Section 388-865-0547. Plan of care/treatment.  


Latest version.
  • The medical record must contain documentation of:
    (1) Diagnostic and therapeutic services prescribed by the attending clinical staff.
    (2) An individualized plan for treatment developed collaboratively with the consumer. This may include participation of a multidisciplinary team or mental health specialists as defined in WAC 388-865-0150, or collaboration with members of the consumer's support system as identified by the consumer.
    (3) Copies of advance directives, powers of attorney or letters of guardianship provided by the consumer.
    (4) A plan for discharge including a plan for follow-up where appropriate.
    (5) Documentation of the course of treatment.

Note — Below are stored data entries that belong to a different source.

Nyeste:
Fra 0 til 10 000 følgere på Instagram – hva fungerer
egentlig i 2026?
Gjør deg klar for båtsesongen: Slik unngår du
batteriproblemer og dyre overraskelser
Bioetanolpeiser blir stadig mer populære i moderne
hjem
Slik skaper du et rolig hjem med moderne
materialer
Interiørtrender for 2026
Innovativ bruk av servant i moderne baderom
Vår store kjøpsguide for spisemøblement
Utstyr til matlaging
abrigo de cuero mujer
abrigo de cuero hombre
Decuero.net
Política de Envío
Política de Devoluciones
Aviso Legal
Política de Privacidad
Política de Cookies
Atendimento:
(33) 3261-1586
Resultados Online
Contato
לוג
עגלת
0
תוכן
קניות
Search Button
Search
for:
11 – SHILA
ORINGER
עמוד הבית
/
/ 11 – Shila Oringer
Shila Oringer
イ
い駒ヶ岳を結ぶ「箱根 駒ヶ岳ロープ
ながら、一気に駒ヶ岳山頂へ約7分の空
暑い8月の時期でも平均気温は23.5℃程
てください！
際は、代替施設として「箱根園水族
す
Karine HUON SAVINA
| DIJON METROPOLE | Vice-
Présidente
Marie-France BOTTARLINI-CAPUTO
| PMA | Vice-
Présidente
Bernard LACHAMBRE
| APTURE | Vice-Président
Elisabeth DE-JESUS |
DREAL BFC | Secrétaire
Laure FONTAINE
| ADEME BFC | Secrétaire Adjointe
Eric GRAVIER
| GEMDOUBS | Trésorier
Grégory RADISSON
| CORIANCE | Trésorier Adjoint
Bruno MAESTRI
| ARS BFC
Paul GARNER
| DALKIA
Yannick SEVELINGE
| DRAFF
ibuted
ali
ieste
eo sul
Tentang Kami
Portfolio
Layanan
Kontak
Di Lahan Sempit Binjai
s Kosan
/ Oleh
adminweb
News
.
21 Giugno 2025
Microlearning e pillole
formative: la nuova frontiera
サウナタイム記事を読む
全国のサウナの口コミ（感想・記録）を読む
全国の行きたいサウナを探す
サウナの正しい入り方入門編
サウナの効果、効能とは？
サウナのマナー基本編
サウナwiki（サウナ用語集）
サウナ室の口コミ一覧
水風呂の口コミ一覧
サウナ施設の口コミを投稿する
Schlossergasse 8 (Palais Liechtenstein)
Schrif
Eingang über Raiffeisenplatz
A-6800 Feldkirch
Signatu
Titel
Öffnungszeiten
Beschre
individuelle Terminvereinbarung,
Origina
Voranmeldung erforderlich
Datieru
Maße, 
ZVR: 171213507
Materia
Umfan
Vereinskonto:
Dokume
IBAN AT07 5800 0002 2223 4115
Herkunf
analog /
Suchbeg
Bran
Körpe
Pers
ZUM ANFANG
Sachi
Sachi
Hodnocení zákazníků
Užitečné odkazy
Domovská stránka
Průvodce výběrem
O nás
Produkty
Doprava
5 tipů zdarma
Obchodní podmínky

    (6) That a mental health professional has contact with each involuntary consumer at least daily for the purpose of:
    (a) Observation;
    (b) Evaluation;
    (c) Release from involuntary commitment to accept treatment on a voluntary basis;
    (d) Discharge from the facility to accept voluntary treatment upon referral.
    (7) For consumers who are being evaluated as dangerous mentally ill offenders under RCW 72.09.370(7), the professional person in charge of the evaluation and treatment facility must consider filing a petition for a ninety day less restrictive alternative in lieu of a petition for a fourteen-day commitment.
    [Statutory Authority: RCW 71.05.560, 71.34.800, and chapters 71.05 and 71.34 RCW. WSR 04-07-014, § 388-865-0547, filed 3/4/04, effective 4/4/04.]
RCW 71.05.560, 71.34.800, and chapters 71.05 and 71.34 RCW. WSR 04-07-014, § 388-865-0547, filed 3/4/04, effective 4/4/04.